Ich hasse Internetler.

Egal ob das auf Social Media ist, in Foren, auf Verkaufsplattformen, Youtube oder weiß der Geier wo. Die Internetmenschheit geht den Bach runter.

Es gibt noch „die Guten“, die argumentieren, freundlich und höflich sind, es mit Grammatik und Rechtschreibung mindestens versuchen. Die nette Kommentare lassen, loben, ihrer Bewunderung Ausdruck verleihen oder einfach weiterscrollen, wenn sie mit der neuen Haarfarbe von Sandy Popperdingens nicht zufrieden sind.
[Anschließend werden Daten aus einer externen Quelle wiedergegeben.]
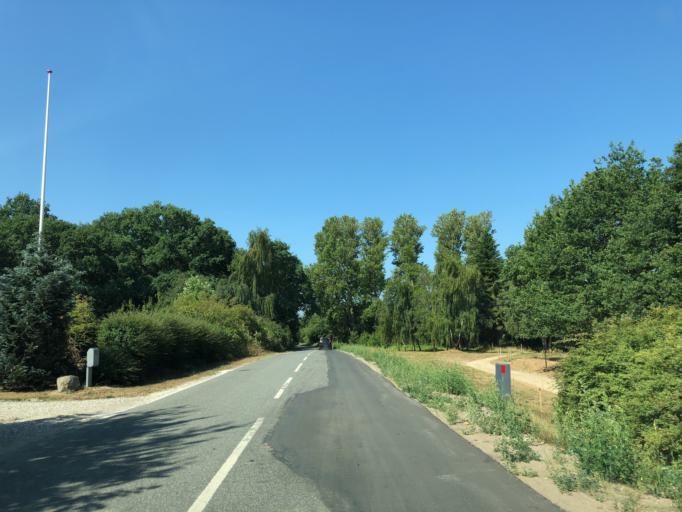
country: DK
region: Capital Region
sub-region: Halsnaes Kommune
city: Hundested
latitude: 55.9746
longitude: 11.8884
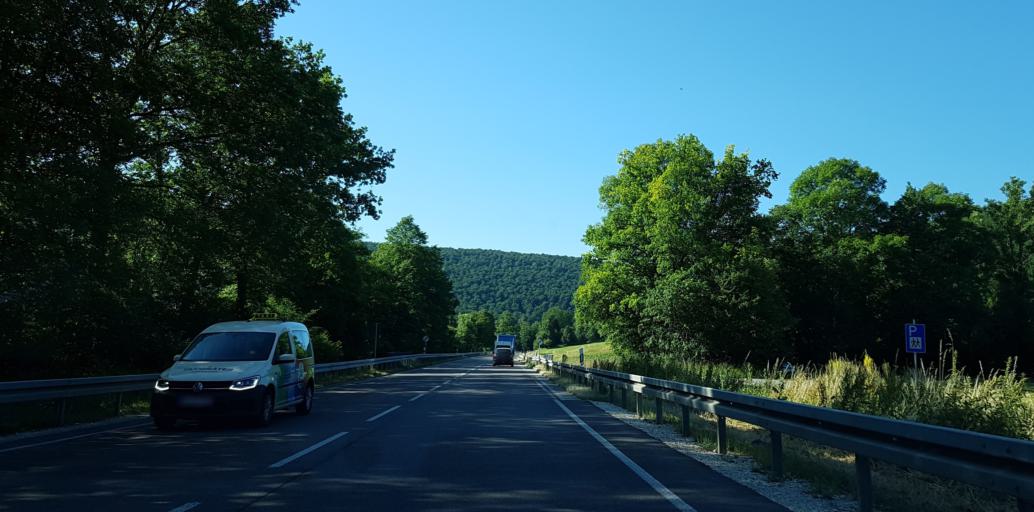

Die scheinen aber zunehmend zu verschwinden oder zu verstummen.

Stattdessen findet sich eine scheinbar wachsende Masse von Brüllaffen, Idioten, Arschlöchern, Gestörten, Menschenhassern, Besserwissern, Alleskönnern, Taugenichtsen, Illiteraten, Verschwörungstheoretikern, Vollpfosten, Schleimscheißern*, Lakritzeessern und Pissnelken.

*lol die Rechtschreibprüfung kennt Schleimscheißer, aber keine Verschwörungstheoretiker

Ich meine dabei nicht einmal Trolle, die Grütze labern, die sie in den meisten Fällen nicht selber glauben, nur um andere Leute auf die Palme zu bringen oder zu schocken. Nein, schlimmer: diese Nussfritten meinen das völlig ernst! Und fühlen sich dabei auch völlig im Recht und in Ordnung!

Elternforen, in denen sich Eltern austauschen und Tipps geben sollten und vor allem verdammt nochmal gegenseitig unterstützen, weil Elternsein oft verdammt hart ist, sind voll von Übermuttis und Supervätern, die die Erziehungsweisheit mit dem Löffel gefressen und Engelchen erzogen haben, die die nächsten Heiligen werden, glaubt man deren Ausführungen.

Verkaufsplattformen sind voll von „Noch da?????“ und „Was ist letzter Preis“ oder „ich bezahl 10 Cent und du die Versandkosten“ – Fotzen, die am liebsten ihren Arsch hinterher getragen haben und dafür bezahlt werden möchten.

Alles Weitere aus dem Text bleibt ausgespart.